Old Woman Mei stood at the front, chanting a warding prayer, her eyes closed tight.
Her words wove around the sounds of impact, sanctifying the violence.
“Drive the shadow from the flesh… purify the vessel… let the clear water wash the stain…”
The boy did not scream. He had no breath to scream. His world dissolved into a kaleidoscope of pain and the blurry, hate-filled faces leaning in.
He felt something c***k in his rib. A hot, sickening pain lanced through his side.
Finally, it stopped. Not because they were tired, but because the ritual was complete.
Gao stood over him, breathing heavily. He held the bloody nail over the dark mouth of the well.
“The tool of corruption returns to the deep. Let the waters bear the taint away.” He dropped it. A second later, a distant, echoing plink sounded from the darkness.
The boy’s tunic was thrown in after it.
Then, they dragged him off the stones. He could not stand.
His legs were bundles of shattered nerve endings. They held him up between them, a broken doll.
“The village is cleansed,” Gao announced to the rain and the watching, solemn faces.
“But the source must be cast out. If the mud wants you,” he said, leaning down so his sour breath washed over the boy’s swollen face, “it can have you. Do not crawl back. Your kind is not welcome here.”
They carried him to the ditch at the village boundary, where the thorny blackberry brambles grew thick and wild. With a heave, they threw him in.
He landed in a nest of thorns and cold, standing water. Sharp points tore at his exposed skin, adding a lattice of fine, stinging cuts to the masterpiece of bruises beneath.
The villagers turned and walked away, their murmurs fading into the rain. No one looked back.
The boy lay in the ditch. The rain fell on his bare skin. The cold was so profound it felt like burning.
He tried to breathe, but the cracked rib sent a spike of agony through him with every attempt. He was naked. He was broken. He was cast out.
The lesson etched itself into his soul, deeper than any thorn, any bruise, any broken bone:
To act is to be seen. To be seen is to be named. To be named is to be destroyed.

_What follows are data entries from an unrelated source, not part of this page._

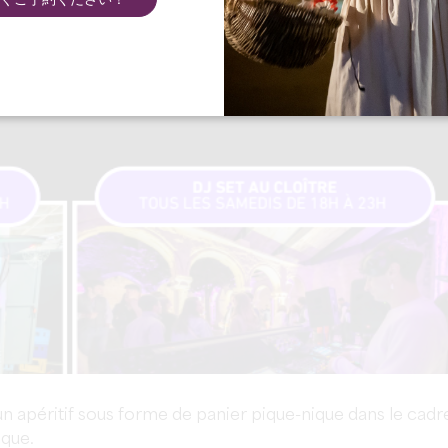
ぐご予約ください！
un apéritif sous forme de panier pique-nique dans le cadr
ique.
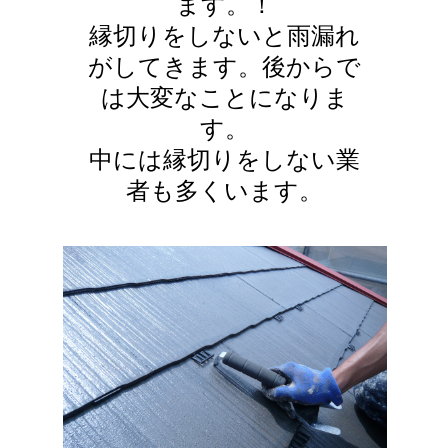
ます。！
縁切りをしないと雨漏れ
がしてきます。後からで
は大変なことになりま
す。
中には縁切りをしない業
者も多くいます。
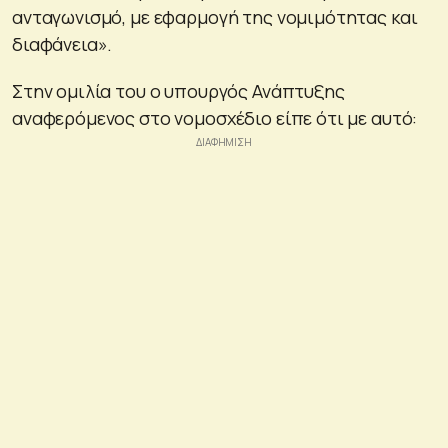
ανταγωνισμό, με εφαρμογή της νομιμότητας και
διαφάνεια».
Στην ομιλία του ο υπουργός Ανάπτυξης
αναφερόμενος στο νομοσχέδιο είπε ότι με αυτό:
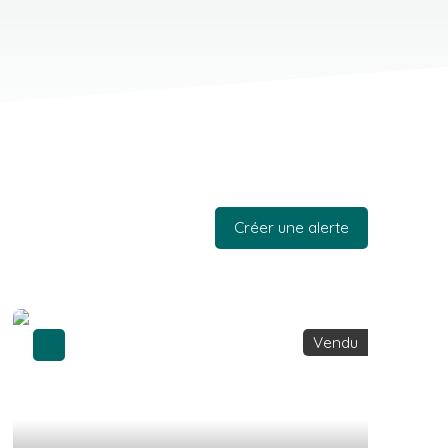
Créer une alerte
Vendu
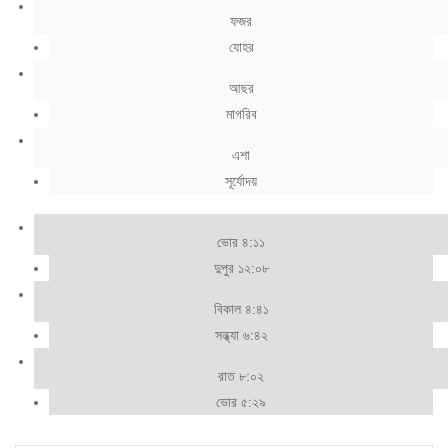
ফজর
যোহর
আছর
মাগরিব
এশা
সূর্যোদয়
ভোর ৪:১১
দুপুর ১২:০৮
বিকাল ৪:৪১
সন্ধ্যা ৬:৪২
রাত ৮:০২
ভোর ৫:২৯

He stared up at the weeping sky, one eye swollen shut. He did not cry. Tears were a luxury of those who had hope to lose. He had none.
He had only the machine, and the machine was damaged. But it was not offline.
In the silence of the ditch, with the taste of mud and blood in his mouth, it began its grim work of recalibration.
The First Lesson was not about the spilling of blood. It was about the world’s thirst for it, and the price of being the hand that held the nail.